Frühe Winterweizensorten für die Aussaat 2021

Bei der Beurteilung einer Sorte sollten neben der Ertrags- und Qualitätsdaten die Einstufungen des Bundessortenamts hinsichtlich Lager- und Krankheitsanfälligkeit berücksichtigt werden. Ein Auszug aus der aktuellen Beschreibenden Sortenliste ist in Tabelle 5 zu finden. Basierend auf den nun mehrjährig vorliegenden Versuchsdaten und unter Einbezug des Saatbauverbands, VO-Firmen und Landesbetrieb Landwirtschaft Hessen wird für die Herbstbestellung 2021 aus den frühen Winterweizensegment nach wie vor die Sorte Rubisko für den Anbau empfohlen.

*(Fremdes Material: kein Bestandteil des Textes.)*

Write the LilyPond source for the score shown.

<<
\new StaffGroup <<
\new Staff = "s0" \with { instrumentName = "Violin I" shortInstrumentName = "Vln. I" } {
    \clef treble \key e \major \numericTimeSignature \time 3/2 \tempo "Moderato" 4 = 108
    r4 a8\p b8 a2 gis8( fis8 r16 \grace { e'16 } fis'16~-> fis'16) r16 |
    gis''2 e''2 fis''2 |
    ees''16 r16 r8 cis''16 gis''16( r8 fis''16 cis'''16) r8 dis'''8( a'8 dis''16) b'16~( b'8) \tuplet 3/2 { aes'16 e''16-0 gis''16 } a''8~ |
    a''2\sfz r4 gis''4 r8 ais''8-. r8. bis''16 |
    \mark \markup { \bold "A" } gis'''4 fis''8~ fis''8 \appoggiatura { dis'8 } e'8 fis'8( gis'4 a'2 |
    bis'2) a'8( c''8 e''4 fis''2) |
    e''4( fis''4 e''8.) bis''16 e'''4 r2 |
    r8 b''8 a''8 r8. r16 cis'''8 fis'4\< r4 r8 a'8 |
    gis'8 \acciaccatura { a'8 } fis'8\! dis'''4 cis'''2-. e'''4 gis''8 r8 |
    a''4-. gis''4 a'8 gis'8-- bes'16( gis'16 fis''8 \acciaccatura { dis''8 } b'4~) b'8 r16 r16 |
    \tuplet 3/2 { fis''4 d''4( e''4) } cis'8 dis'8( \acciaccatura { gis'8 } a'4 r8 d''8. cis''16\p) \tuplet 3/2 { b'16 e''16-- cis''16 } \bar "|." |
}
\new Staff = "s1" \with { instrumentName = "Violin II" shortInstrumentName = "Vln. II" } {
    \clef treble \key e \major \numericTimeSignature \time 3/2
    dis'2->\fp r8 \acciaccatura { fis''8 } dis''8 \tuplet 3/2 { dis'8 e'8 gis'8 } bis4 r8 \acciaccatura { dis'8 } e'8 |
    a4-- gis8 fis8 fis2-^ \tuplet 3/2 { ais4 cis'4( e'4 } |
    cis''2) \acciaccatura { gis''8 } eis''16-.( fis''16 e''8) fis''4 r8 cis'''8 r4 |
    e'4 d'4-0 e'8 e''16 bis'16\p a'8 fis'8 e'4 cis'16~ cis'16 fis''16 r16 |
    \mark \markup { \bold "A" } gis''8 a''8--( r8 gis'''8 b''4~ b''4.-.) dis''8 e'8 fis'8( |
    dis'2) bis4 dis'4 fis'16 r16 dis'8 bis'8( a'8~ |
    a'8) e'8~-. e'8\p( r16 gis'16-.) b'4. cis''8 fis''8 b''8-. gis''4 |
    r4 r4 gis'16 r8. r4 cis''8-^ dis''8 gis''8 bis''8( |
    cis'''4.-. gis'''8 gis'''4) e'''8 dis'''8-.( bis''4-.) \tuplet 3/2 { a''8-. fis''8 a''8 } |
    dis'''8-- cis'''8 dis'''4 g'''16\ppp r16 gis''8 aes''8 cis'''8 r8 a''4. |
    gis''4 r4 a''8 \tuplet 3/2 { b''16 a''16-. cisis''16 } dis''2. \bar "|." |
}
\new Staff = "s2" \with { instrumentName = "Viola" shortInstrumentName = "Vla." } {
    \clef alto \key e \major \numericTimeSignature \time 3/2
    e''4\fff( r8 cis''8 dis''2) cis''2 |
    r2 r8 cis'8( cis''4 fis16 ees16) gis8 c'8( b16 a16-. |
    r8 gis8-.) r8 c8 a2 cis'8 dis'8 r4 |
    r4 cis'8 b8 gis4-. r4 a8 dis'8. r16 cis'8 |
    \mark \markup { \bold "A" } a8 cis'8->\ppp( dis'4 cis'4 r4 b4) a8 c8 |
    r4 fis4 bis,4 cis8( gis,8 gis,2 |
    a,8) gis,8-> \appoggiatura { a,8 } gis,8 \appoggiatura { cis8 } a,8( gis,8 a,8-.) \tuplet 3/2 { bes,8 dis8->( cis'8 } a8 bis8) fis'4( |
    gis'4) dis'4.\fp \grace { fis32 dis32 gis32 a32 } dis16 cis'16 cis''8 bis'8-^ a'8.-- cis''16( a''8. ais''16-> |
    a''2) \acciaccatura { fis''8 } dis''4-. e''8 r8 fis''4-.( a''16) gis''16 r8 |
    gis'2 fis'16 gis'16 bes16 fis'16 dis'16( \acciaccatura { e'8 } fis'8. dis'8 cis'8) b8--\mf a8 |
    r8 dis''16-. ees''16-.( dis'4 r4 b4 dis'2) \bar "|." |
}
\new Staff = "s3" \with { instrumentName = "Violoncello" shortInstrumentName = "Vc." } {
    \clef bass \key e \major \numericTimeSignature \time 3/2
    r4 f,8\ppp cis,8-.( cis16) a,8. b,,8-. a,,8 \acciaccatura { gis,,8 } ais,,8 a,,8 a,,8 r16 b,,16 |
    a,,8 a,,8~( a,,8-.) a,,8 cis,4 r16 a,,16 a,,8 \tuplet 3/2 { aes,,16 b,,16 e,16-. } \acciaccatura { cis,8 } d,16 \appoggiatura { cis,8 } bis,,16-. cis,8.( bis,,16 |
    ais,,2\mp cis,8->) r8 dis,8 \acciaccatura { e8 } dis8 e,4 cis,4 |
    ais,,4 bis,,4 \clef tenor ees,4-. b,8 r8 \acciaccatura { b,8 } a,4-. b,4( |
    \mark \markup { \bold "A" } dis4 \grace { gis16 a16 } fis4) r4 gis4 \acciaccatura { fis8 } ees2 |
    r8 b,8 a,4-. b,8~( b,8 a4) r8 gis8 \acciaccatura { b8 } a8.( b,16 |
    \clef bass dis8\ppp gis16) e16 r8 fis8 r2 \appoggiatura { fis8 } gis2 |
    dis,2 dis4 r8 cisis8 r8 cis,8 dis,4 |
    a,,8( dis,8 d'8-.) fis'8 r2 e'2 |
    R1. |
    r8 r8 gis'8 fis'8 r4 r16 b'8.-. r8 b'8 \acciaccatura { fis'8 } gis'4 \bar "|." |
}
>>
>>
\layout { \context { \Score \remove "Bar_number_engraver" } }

Der Grannenweizen Rubisko (Zulassung 2011, RAGT/Hauptsaaten) zeichnet sich durch eine geringe Anfälligkeit gegenüber Ährenfusarium, Braun- und Gelbrost sowie einer verringerten Neigung zum Lager aus. Allerdings besteht eine erhöhte Anfälligkeit gegenüber Halmbruch. Ihre Erträge verlaufen in beiden Intensitätsstufen stabil im durchschnittlichen bis leicht unterdurchschnittlichen Niveau. Ihr Proteingehalt für einen A-Weizen vergleichsweise niedrig aus, Fallzahl und Sedimentationswert sind im Vergleich zu den anderen geprüften Sorten eher im unteren Mittelfeld.